Moving across borders within the NHS is somewhat like going on a pilgrimage for treatment. Before you go you are promised that things are brighter on the other side: more resources, more funding and more staff. My voyage -from an area which didn’t have a pot to put pessimism in as far as mental health services are concerned- was tough. The new team didn’t pick my case up for over a month. The team I had moved from, clearly glad to see the back of me, didn’t send any notes over at all. They probably burnt them all in a bonfire to celebrate my departure. Frustratingly this means I haven’t received the findings from the psychological assessment which I waited six months to complete. Three hours of shaking and crying and no one seems to have bothered writing it up. Ho hum.
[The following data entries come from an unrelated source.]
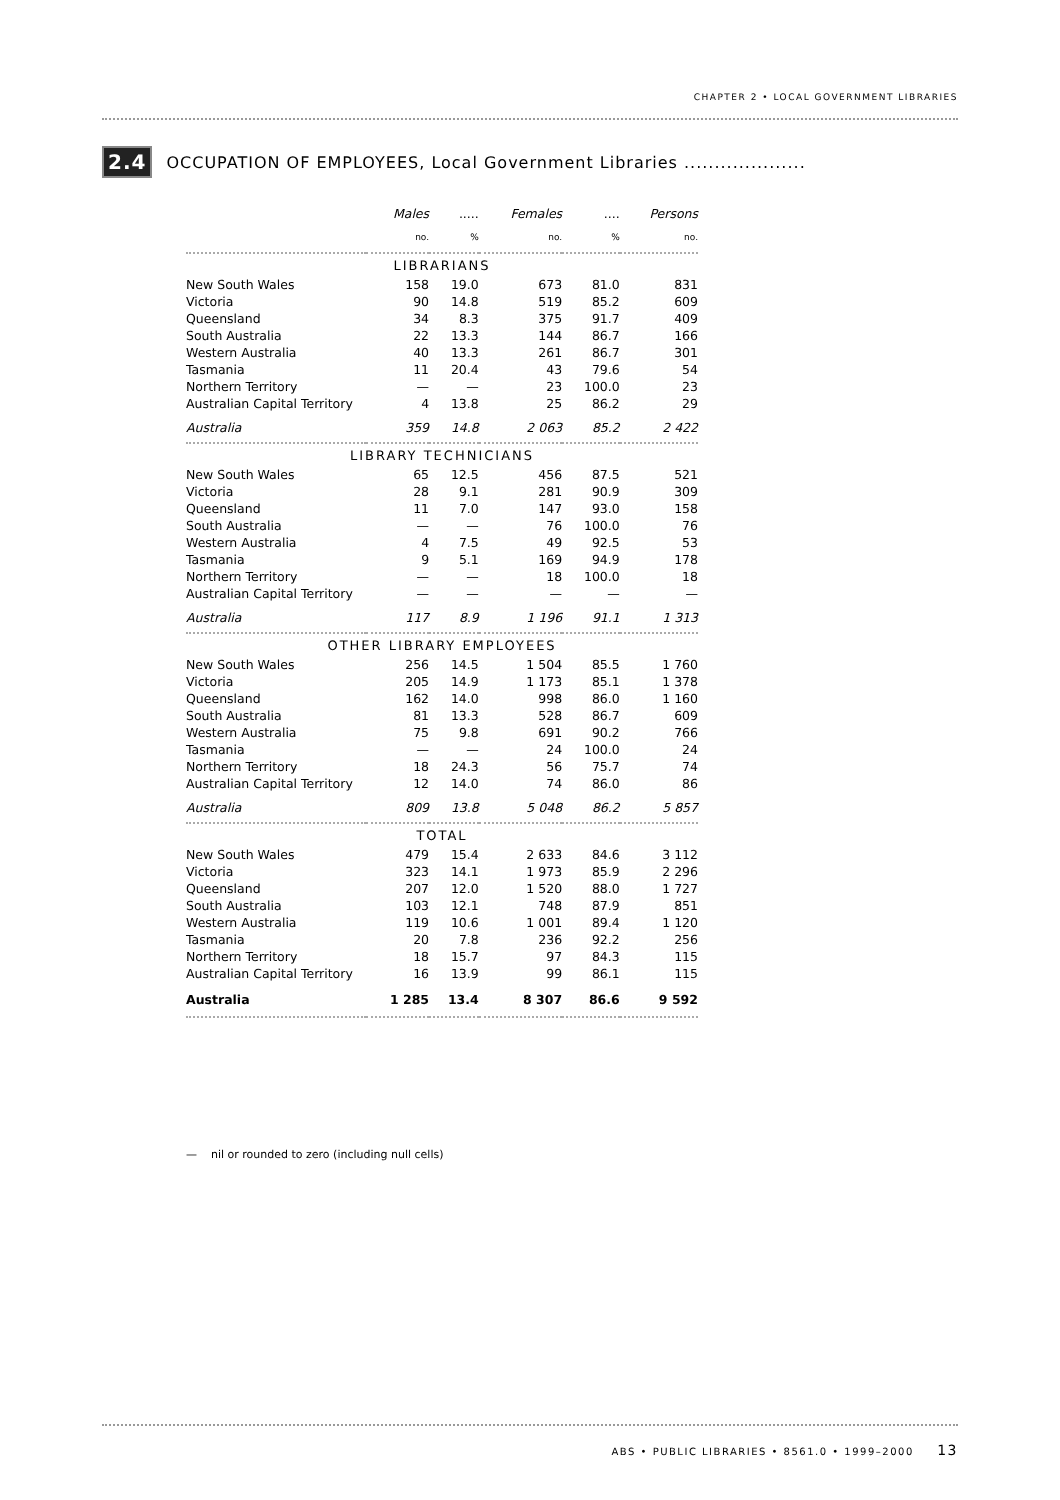CHAPTER 2 • LOCAL GOVERNMENT LIBRARIES
2.4 OCCUPATION OF EMPLOYEES, Local Government Libraries ....................
| | Males | ..... | Females | .... | Persons |
| --- | --- | --- | --- | --- | --- |
| | no. | % | no. | % | no. |
| LIBRARIANS | | | | | |
| New South Wales | 158 | 19.0 | 673 | 81.0 | 831 |
| Victoria | 90 | 14.8 | 519 | 85.2 | 609 |
| Queensland | 34 | 8.3 | 375 | 91.7 | 409 |
| South Australia | 22 | 13.3 | 144 | 86.7 | 166 |
| Western Australia | 40 | 13.3 | 261 | 86.7 | 301 |
| Tasmania | 11 | 20.4 | 43 | 79.6 | 54 |
| Northern Territory | — | — | 23 | 100.0 | 23 |
| Australian Capital Territory | 4 | 13.8 | 25 | 86.2 | 29 |
| Australia | 359 | 14.8 | 2 063 | 85.2 | 2 422 |
| LIBRARY TECHNICIANS | | | | | |
| New South Wales | 65 | 12.5 | 456 | 87.5 | 521 |
| Victoria | 28 | 9.1 | 281 | 90.9 | 309 |
| Queensland | 11 | 7.0 | 147 | 93.0 | 158 |
| South Australia | — | — | 76 | 100.0 | 76 |
| Western Australia | 4 | 7.5 | 49 | 92.5 | 53 |
| Tasmania | 9 | 5.1 | 169 | 94.9 | 178 |
| Northern Territory | — | — | 18 | 100.0 | 18 |
| Australian Capital Territory | — | — | — | — | — |
| Australia | 117 | 8.9 | 1 196 | 91.1 | 1 313 |
| OTHER LIBRARY EMPLOYEES | | | | | |
| New South Wales | 256 | 14.5 | 1 504 | 85.5 | 1 760 |
| Victoria | 205 | 14.9 | 1 173 | 85.1 | 1 378 |
| Queensland | 162 | 14.0 | 998 | 86.0 | 1 160 |
| South Australia | 81 | 13.3 | 528 | 86.7 | 609 |
| Western Australia | 75 | 9.8 | 691 | 90.2 | 766 |
| Tasmania | — | — | 24 | 100.0 | 24 |
| Northern Territory | 18 | 24.3 | 56 | 75.7 | 74 |
| Australian Capital Territory | 12 | 14.0 | 74 | 86.0 | 86 |
| Australia | 809 | 13.8 | 5 048 | 86.2 | 5 857 |
| TOTAL | | | | | |
| New South Wales | 479 | 15.4 | 2 633 | 84.6 | 3 112 |
| Victoria | 323 | 14.1 | 1 973 | 85.9 | 2 296 |
| Queensland | 207 | 12.0 | 1 520 | 88.0 | 1 727 |
| South Australia | 103 | 12.1 | 748 | 87.9 | 851 |
| Western Australia | 119 | 10.6 | 1 001 | 89.4 | 1 120 |
| Tasmania | 20 | 7.8 | 236 | 92.2 | 256 |
| Northern Territory | 18 | 15.7 | 97 | 84.3 | 115 |
| Australian Capital Territory | 16 | 13.9 | 99 | 86.1 | 115 |
| Australia | 1 285 | 13.4 | 8 307 | 86.6 | 9 592 |
— nil or rounded to zero (including null cells)
ABS • PUBLIC LIBRARIES • 8561.0 • 1999–2000 13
One thing I have discovered about moving is that community teams like to do their own thing. They trust their psychologists and their psychiatrists, so even if you come brandishing a 100 page assessment they will likely still want to conduct their own. I’m in a bigger team now, so thankfully the waiting times are shorter. I’ve also, for the first time since leaving CAMHS nearly a year ago, been granted a community psychiatric nurse- something that a staffing crisis caused short supply of in my original county.
So I have a community psychiatric nurse, or CPN. A CPN’s job is to work with you towards recovery or towards getting some form of therapy. They know about medications and, hopefully, all the symptoms you experience. They are generally very useful people to have on your side.
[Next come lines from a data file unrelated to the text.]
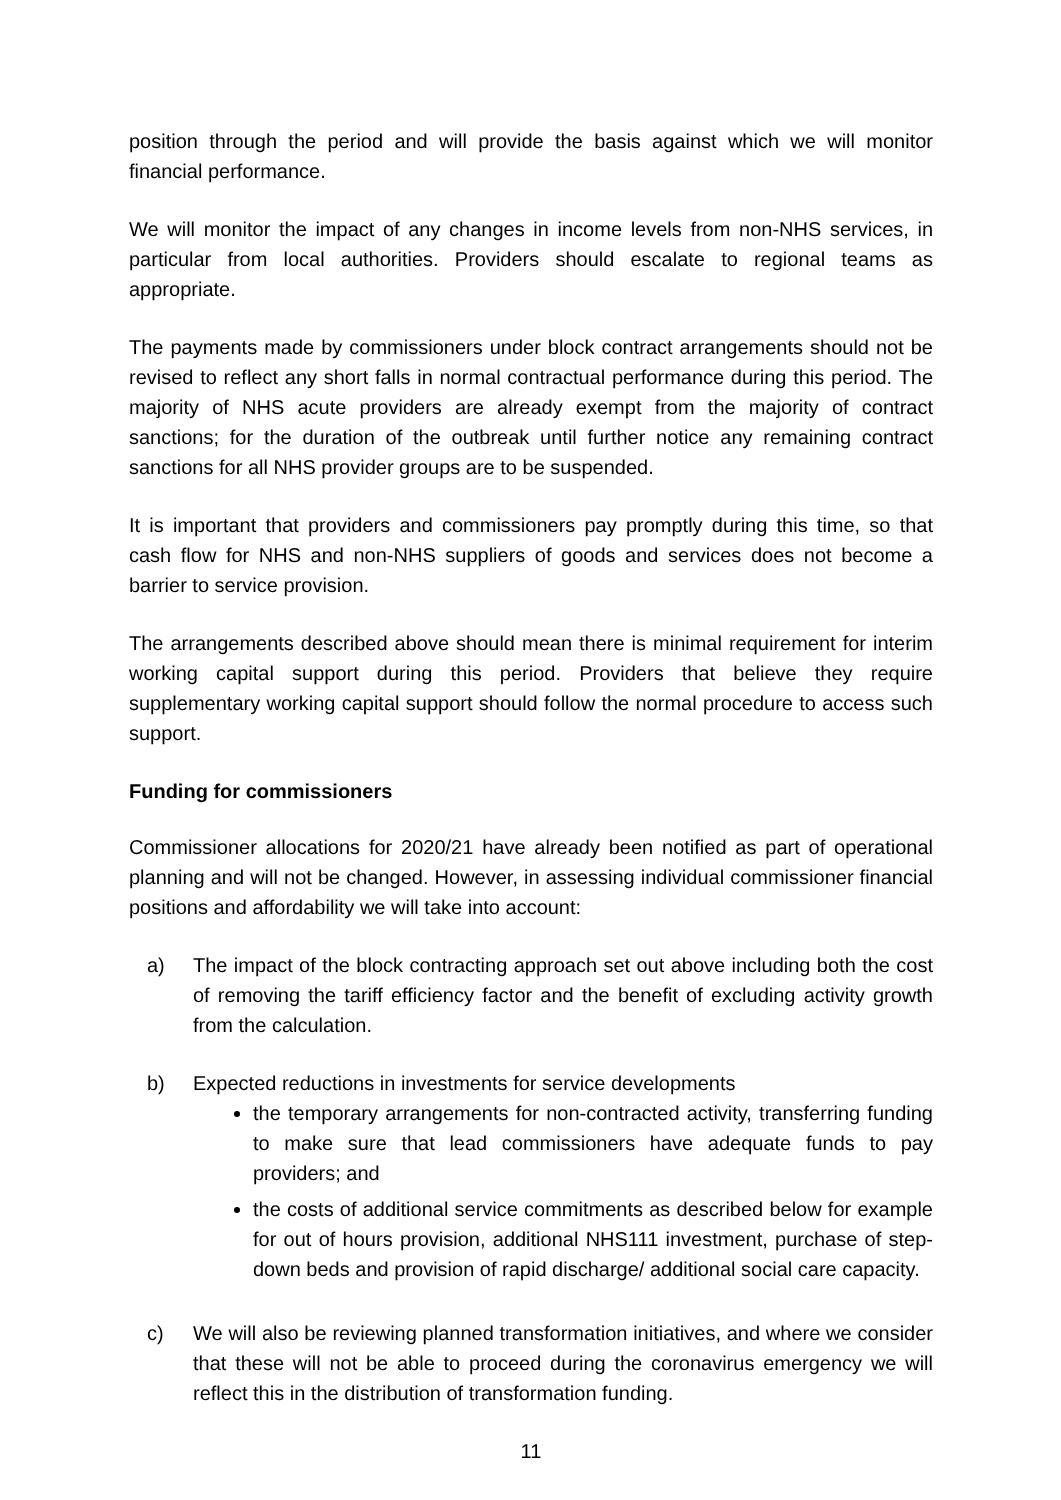position through the period and will provide the basis against which we will monitor financial performance.
We will monitor the impact of any changes in income levels from non-NHS services, in particular from local authorities. Providers should escalate to regional teams as appropriate.
The payments made by commissioners under block contract arrangements should not be revised to reflect any short falls in normal contractual performance during this period. The majority of NHS acute providers are already exempt from the majority of contract sanctions; for the duration of the outbreak until further notice any remaining contract sanctions for all NHS provider groups are to be suspended.
It is important that providers and commissioners pay promptly during this time, so that cash flow for NHS and non-NHS suppliers of goods and services does not become a barrier to service provision.
The arrangements described above should mean there is minimal requirement for interim working capital support during this period. Providers that believe they require supplementary working capital support should follow the normal procedure to access such support.
Funding for commissioners
Commissioner allocations for 2020/21 have already been notified as part of operational planning and will not be changed. However, in assessing individual commissioner financial positions and affordability we will take into account:
a) The impact of the block contracting approach set out above including both the cost of removing the tariff efficiency factor and the benefit of excluding activity growth from the calculation.
b) Expected reductions in investments for service developments
the temporary arrangements for non-contracted activity, transferring funding to make sure that lead commissioners have adequate funds to pay providers; and
the costs of additional service commitments as described below for example for out of hours provision, additional NHS111 investment, purchase of step-down beds and provision of rapid discharge/ additional social care capacity.
c) We will also be reviewing planned transformation initiatives, and where we consider that these will not be able to proceed during the coronavirus emergency we will reflect this in the distribution of transformation funding.
11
When… Let’s call her *Sue… Turned up she had no knowledge of my background. No transfer notes and no discharge summaries- she didn’t even know that I had been out of children’s services and inpatient for six months. Nevertheless I was very glad to see her, with visits every fortnight and her specialism in mental health rather than social work she is the first mental health professional I’ve had regular appointments with since inpatient.
Being in a bigger NHS trust certainly has it’s benefits as there are more support groups and, though still not many, a lot more resources. Coming out of the first meeting with Sue I had a psychiatry and psychology referral- something which took an age to get in my old trust. Over the last few weeks I have been trying to get to know her as my CPN and tentatively hoping that the support won’t fall to pieces beneath me- a process I am too familiar with.
Obviously it is a drastic decision, one that is pretty hard to research, but if you are in a rural area and a smaller trust it might be worth looking into moving to a bigger area. You are playing with fire as if the area is too big and not split into separate teams the service might be swamped with high demand. It’s also worth remembering that you can ask for a referral to a suitable consultant anywhere in the country through your GP. If you live in or near a city I have found that they tend to have better resources with and without the involvement of NHS mental health services. Some have excellent services a like crisis cafes and support groups. Our NHS mental health resources are a postcode lottery, it needs to change.